EXERCISE OBJECTIVE - Reproduce the following lines precisely, preserving every character.
++++ PROVIDED ENTRIES
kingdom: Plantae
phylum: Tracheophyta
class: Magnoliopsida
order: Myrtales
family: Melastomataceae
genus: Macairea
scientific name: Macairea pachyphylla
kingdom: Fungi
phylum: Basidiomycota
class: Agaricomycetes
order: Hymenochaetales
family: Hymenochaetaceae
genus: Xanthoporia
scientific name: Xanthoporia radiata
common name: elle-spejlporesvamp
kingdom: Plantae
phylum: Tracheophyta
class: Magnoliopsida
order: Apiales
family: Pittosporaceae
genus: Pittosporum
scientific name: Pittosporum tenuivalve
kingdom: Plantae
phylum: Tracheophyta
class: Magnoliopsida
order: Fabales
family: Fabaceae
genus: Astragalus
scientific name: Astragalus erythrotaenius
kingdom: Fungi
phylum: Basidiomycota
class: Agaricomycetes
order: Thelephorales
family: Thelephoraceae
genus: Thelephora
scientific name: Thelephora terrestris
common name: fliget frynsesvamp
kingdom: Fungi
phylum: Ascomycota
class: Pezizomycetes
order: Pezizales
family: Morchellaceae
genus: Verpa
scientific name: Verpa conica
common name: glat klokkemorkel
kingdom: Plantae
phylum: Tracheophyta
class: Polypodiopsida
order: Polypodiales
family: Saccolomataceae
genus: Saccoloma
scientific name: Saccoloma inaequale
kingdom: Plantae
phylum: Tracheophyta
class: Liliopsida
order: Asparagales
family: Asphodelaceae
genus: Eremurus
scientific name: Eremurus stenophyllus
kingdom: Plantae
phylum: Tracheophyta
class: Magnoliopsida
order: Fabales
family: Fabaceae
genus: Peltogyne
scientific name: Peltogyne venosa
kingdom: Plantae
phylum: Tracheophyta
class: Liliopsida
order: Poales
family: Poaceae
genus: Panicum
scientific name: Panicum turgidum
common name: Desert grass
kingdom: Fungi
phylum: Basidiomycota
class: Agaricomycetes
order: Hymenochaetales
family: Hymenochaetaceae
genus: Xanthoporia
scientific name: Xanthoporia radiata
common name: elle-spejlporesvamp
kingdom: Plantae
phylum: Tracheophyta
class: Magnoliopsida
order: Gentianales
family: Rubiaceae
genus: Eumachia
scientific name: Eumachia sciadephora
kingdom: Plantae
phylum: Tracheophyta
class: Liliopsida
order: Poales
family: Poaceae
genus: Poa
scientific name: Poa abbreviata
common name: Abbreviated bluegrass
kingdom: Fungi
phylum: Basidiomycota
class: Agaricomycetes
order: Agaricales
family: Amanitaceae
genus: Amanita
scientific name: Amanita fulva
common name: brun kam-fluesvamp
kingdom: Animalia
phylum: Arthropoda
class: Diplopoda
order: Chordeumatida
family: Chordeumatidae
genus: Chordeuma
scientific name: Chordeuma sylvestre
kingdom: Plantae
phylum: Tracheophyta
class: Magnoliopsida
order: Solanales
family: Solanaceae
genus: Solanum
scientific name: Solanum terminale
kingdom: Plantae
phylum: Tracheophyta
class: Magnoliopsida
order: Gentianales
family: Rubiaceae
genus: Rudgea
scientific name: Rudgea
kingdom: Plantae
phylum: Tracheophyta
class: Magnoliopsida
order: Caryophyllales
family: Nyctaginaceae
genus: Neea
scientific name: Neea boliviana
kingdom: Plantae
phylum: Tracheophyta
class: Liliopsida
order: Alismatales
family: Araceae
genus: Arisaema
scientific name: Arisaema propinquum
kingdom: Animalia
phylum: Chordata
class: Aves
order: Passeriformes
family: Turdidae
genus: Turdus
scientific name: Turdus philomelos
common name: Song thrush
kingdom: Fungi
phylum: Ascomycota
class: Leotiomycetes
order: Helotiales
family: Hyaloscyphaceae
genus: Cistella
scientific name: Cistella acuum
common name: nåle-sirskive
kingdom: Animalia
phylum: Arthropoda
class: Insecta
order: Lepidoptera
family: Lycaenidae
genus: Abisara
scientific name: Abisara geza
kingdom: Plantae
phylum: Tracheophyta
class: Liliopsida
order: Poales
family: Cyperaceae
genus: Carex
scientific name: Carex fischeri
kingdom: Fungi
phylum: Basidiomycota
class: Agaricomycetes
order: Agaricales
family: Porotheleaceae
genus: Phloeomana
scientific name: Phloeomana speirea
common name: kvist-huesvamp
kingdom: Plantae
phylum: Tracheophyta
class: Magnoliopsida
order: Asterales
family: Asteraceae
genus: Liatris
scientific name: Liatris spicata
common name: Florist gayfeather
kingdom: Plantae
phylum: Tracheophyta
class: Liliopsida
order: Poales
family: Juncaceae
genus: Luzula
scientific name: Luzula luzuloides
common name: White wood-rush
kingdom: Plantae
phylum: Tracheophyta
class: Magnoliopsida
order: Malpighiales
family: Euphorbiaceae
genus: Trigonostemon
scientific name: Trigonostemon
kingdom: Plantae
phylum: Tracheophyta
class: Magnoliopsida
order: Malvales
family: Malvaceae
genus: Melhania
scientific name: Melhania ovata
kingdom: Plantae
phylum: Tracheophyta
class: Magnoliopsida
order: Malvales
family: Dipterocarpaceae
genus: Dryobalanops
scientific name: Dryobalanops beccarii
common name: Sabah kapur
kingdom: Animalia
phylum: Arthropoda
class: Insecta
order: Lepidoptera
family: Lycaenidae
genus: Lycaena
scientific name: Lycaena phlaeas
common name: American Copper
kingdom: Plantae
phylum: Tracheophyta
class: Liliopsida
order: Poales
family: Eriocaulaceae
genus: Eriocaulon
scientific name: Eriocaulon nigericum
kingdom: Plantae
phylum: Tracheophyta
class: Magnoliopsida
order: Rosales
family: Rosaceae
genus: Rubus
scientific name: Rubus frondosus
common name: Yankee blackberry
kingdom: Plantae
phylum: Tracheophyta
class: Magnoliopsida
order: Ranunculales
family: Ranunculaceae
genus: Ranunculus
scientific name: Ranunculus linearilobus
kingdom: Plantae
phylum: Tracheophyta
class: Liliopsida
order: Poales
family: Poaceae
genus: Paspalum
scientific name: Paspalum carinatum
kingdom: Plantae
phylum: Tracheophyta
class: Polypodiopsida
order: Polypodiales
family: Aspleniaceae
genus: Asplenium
++++++++
RESPONSE FOR THIS EXERCISE -
kingdom: Plantae
phylum: Tracheophyta
class: Magnoliopsida
order: Myrtales
family: Melastomataceae
genus: Macairea
scientific name: Macairea pachyphylla
kingdom: Fungi
phylum: Basidiomycota
class: Agaricomycetes
order: Hymenochaetales
family: Hymenochaetaceae
genus: Xanthoporia
scientific name: Xanthoporia radiata
common name: elle-spejlporesvamp
kingdom: Plantae
phylum: Tracheophyta
class: Magnoliopsida
order: Apiales
family: Pittosporaceae
genus: Pittosporum
scientific name: Pittosporum tenuivalve
kingdom: Plantae
phylum: Tracheophyta
class: Magnoliopsida
order: Fabales
family: Fabaceae
genus: Astragalus
scientific name: Astragalus erythrotaenius
kingdom: Fungi
phylum: Basidiomycota
class: Agaricomycetes
order: Thelephorales
family: Thelephoraceae
genus: Thelephora
scientific name: Thelephora terrestris
common name: fliget frynsesvamp
kingdom: Fungi
phylum: Ascomycota
class: Pezizomycetes
order: Pezizales
family: Morchellaceae
genus: Verpa
scientific name: Verpa conica
common name: glat klokkemorkel
kingdom: Plantae
phylum: Tracheophyta
class: Polypodiopsida
order: Polypodiales
family: Saccolomataceae
genus: Saccoloma
scientific name: Saccoloma inaequale
kingdom: Plantae
phylum: Tracheophyta
class: Liliopsida
order: Asparagales
family: Asphodelaceae
genus: Eremurus
scientific name: Eremurus stenophyllus
kingdom: Plantae
phylum: Tracheophyta
class: Magnoliopsida
order: Fabales
family: Fabaceae
genus: Peltogyne
scientific name: Peltogyne venosa
kingdom: Plantae
phylum: Tracheophyta
class: Liliopsida
order: Poales
family: Poaceae
genus: Panicum
scientific name: Panicum turgidum
common name: Desert grass
kingdom: Fungi
phylum: Basidiomycota
class: Agaricomycetes
order: Hymenochaetales
family: Hymenochaetaceae
genus: Xanthoporia
scientific name: Xanthoporia radiata
common name: elle-spejlporesvamp
kingdom: Plantae
phylum: Tracheophyta
class: Magnoliopsida
order: Gentianales
family: Rubiaceae
genus: Eumachia
scientific name: Eumachia sciadephora
kingdom: Plantae
phylum: Tracheophyta
class: Liliopsida
order: Poales
family: Poaceae
genus: Poa
scientific name: Poa abbreviata
common name: Abbreviated bluegrass
kingdom: Fungi
phylum: Basidiomycota
class: Agaricomycetes
order: Agaricales
family: Amanitaceae
genus: Amanita
scientific name: Amanita fulva
common name: brun kam-fluesvamp
kingdom: Animalia
phylum: Arthropoda
class: Diplopoda
order: Chordeumatida
family: Chordeumatidae
genus: Chordeuma
scientific name: Chordeuma sylvestre
kingdom: Plantae
phylum: Tracheophyta
class: Magnoliopsida
order: Solanales
family: Solanaceae
genus: Solanum
scientific name: Solanum terminale
kingdom: Plantae
phylum: Tracheophyta
class: Magnoliopsida
order: Gentianales
family: Rubiaceae
genus: Rudgea
scientific name: Rudgea
kingdom: Plantae
phylum: Tracheophyta
class: Magnoliopsida
order: Caryophyllales
family: Nyctaginaceae
genus: Neea
scientific name: Neea boliviana
kingdom: Plantae
phylum: Tracheophyta
class: Liliopsida
order: Alismatales
family: Araceae
genus: Arisaema
scientific name: Arisaema propinquum
kingdom: Animalia
phylum: Chordata
class: Aves
order: Passeriformes
family: Turdidae
genus: Turdus
scientific name: Turdus philomelos
common name: Song thrush
kingdom: Fungi
phylum: Ascomycota
class: Leotiomycetes
order: Helotiales
family: Hyaloscyphaceae
genus: Cistella
scientific name: Cistella acuum
common name: nåle-sirskive
kingdom: Animalia
phylum: Arthropoda
class: Insecta
order: Lepidoptera
family: Lycaenidae
genus: Abisara
scientific name: Abisara geza
kingdom: Plantae
phylum: Tracheophyta
class: Liliopsida
order: Poales
family: Cyperaceae
genus: Carex
scientific name: Carex fischeri
kingdom: Fungi
phylum: Basidiomycota
class: Agaricomycetes
order: Agaricales
family: Porotheleaceae
genus: Phloeomana
scientific name: Phloeomana speirea
common name: kvist-huesvamp
kingdom: Plantae
phylum: Tracheophyta
class: Magnoliopsida
order: Asterales
family: Asteraceae
genus: Liatris
scientific name: Liatris spicata
common name: Florist gayfeather
kingdom: Plantae
phylum: Tracheophyta
class: Liliopsida
order: Poales
family: Juncaceae
genus: Luzula
scientific name: Luzula luzuloides
common name: White wood-rush
kingdom: Plantae
phylum: Tracheophyta
class: Magnoliopsida
order: Malpighiales
family: Euphorbiaceae
genus: Trigonostemon
scientific name: Trigonostemon
kingdom: Plantae
phylum: Tracheophyta
class: Magnoliopsida
order: Malvales
family: Malvaceae
genus: Melhania
scientific name: Melhania ovata
kingdom: Plantae
phylum: Tracheophyta
class: Magnoliopsida
order: Malvales
family: Dipterocarpaceae
genus: Dryobalanops
scientific name: Dryobalanops beccarii
common name: Sabah kapur
kingdom: Animalia
phylum: Arthropoda
class: Insecta
order: Lepidoptera
family: Lycaenidae
genus: Lycaena
scientific name: Lycaena phlaeas
common name: American Copper
kingdom: Plantae
phylum: Tracheophyta
class: Liliopsida
order: Poales
family: Eriocaulaceae
genus: Eriocaulon
scientific name: Eriocaulon nigericum
kingdom: Plantae
phylum: Tracheophyta
class: Magnoliopsida
order: Rosales
family: Rosaceae
genus: Rubus
scientific name: Rubus frondosus
common name: Yankee blackberry
kingdom: Plantae
phylum: Tracheophyta
class: Magnoliopsida
order: Ranunculales
family: Ranunculaceae
genus: Ranunculus
scientific name: Ranunculus linearilobus
kingdom: Plantae
phylum: Tracheophyta
class: Liliopsida
order: Poales
family: Poaceae
genus: Paspalum
scientific name: Paspalum carinatum
kingdom: Plantae
phylum: Tracheophyta
class: Polypodiopsida
order: Polypodiales
family: Aspleniaceae
genus: Asplenium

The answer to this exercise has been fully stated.